All of the entries below need repeating exactly, apart from their images.
----
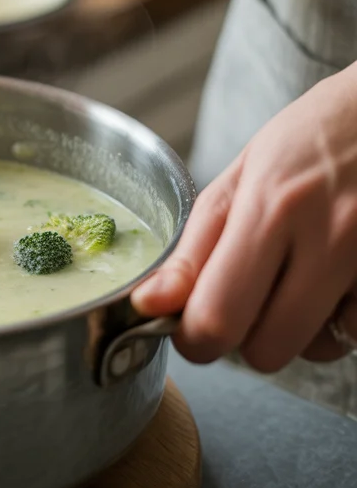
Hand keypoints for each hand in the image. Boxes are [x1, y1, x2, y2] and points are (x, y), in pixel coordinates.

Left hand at [131, 66, 356, 369]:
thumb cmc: (316, 137)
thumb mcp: (244, 173)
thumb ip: (196, 246)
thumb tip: (149, 303)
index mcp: (270, 205)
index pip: (216, 316)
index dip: (194, 337)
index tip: (191, 326)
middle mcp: (327, 236)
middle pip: (265, 350)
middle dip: (244, 339)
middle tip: (245, 302)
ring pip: (316, 350)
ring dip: (298, 331)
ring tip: (299, 279)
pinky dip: (342, 318)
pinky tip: (339, 277)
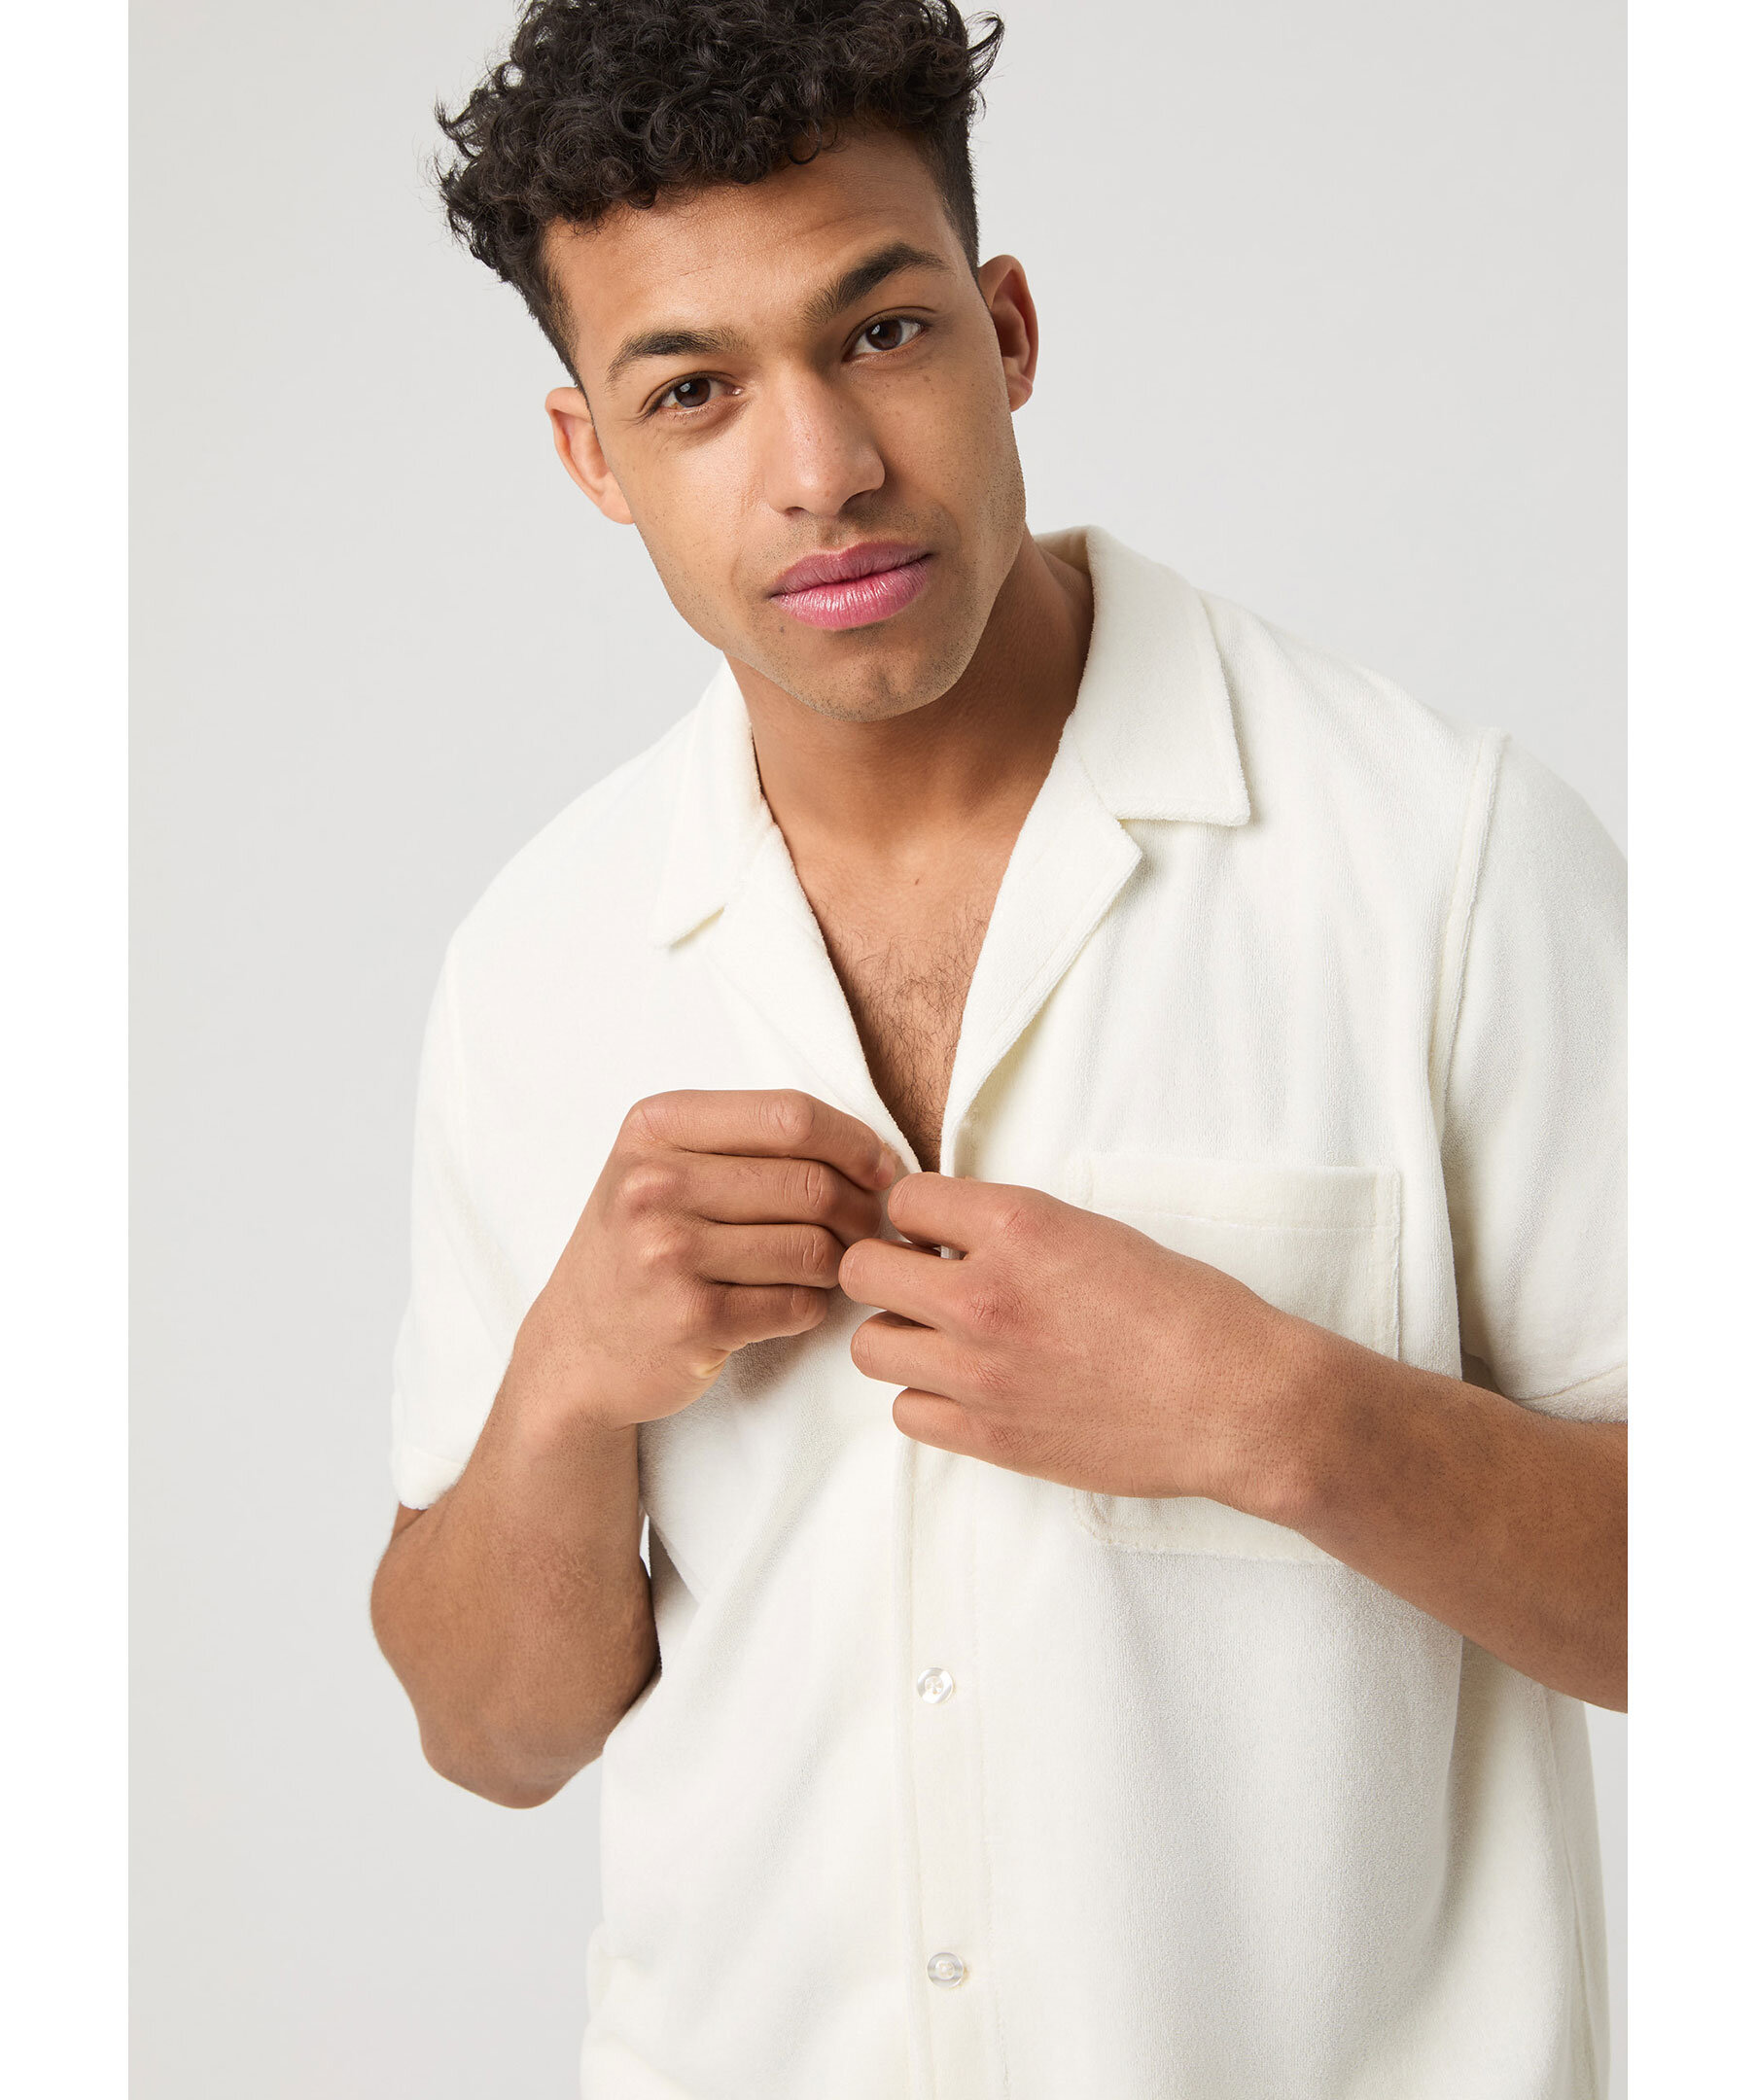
----
_Result below_
Hand keypoints for each hand in the image. Boxes are [x1, y1, x2, y2] and points are (x, y), in pixel coordinates.

Left hand at [131, 66, 356, 369]:
thumb cmc: (316, 137)
thumb mcp: (244, 173)
thumb ip: (196, 246)
thumb tip: (149, 303)
index mcp: (270, 205)
index pip: (216, 316)
index dip: (194, 337)
index tip: (191, 326)
middle mcp: (327, 236)
middle pip: (265, 350)
middle dip: (244, 339)
middle tip: (245, 302)
ring pip: (316, 350)
ring dip: (298, 331)
ring tip: (299, 279)
pinky dip: (342, 318)
pinky tip: (339, 277)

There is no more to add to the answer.